What does this mean for the rest of the breakfast category?
Per our recent discussion with David Sprinkle at Packaged Facts, eggs hold the number 1 household usage rates for breakfast in the United States, as seen in the chart below.
With these rising prices soon to be seen across the country, we do not believe usage will stay this high. Average price for a dozen eggs in March 2015 was $2.13 per dozen (BLS), while a box of Cheerios on Amazon Fresh are $2.99 and Milk is $3.46/gl (BLS). As the price of eggs begins to creep up, we believe that it won’t be a default choice for consumers to pick up a dozen eggs as their go to choice for breakfast.
GIS, K, POST
We expect to see slight benefit going forward in the cereal category as consumers rethink their breakfast choice and go back to the classic bowl of cereal.
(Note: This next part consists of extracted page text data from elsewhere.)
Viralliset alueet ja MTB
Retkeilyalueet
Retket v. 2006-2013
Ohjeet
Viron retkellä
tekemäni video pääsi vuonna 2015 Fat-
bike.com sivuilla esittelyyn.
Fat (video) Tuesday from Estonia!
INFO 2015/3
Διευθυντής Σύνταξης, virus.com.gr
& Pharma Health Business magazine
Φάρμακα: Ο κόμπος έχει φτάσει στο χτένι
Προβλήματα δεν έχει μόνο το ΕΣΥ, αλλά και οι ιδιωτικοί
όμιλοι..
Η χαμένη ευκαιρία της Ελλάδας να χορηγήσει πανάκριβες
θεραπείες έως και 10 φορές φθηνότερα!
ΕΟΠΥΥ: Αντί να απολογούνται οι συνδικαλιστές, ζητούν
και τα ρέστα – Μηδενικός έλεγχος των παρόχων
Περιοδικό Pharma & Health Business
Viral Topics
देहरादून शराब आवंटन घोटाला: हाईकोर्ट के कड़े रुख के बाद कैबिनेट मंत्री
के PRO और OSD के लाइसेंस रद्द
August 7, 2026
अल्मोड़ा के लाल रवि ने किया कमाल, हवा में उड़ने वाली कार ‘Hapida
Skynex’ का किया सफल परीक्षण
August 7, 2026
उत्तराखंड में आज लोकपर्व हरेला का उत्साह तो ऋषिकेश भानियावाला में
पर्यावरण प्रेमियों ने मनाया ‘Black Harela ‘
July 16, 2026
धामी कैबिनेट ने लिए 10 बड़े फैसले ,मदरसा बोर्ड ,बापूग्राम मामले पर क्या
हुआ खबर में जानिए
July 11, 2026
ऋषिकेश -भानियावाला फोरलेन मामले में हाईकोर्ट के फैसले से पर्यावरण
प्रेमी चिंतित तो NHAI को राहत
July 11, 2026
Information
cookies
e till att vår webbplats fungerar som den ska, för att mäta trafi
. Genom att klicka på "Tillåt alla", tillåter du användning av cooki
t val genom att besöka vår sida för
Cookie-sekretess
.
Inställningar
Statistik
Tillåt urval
But the bigger problem we see is the hit this will be to POST’s earnings. POST’s Michael Foods division a processor and distributor of mainly egg products representing ~28% of POST net sales, will undoubtedly be an area of concern for management. POST management recently stated, “Michael Foods is taking various measures including discontinuation of certain product lines and appropriate pricing actions to offset reduced egg supply and increased operating costs.” This spells trouble for earnings going forward and there is no telling yet just how deep the impact will be.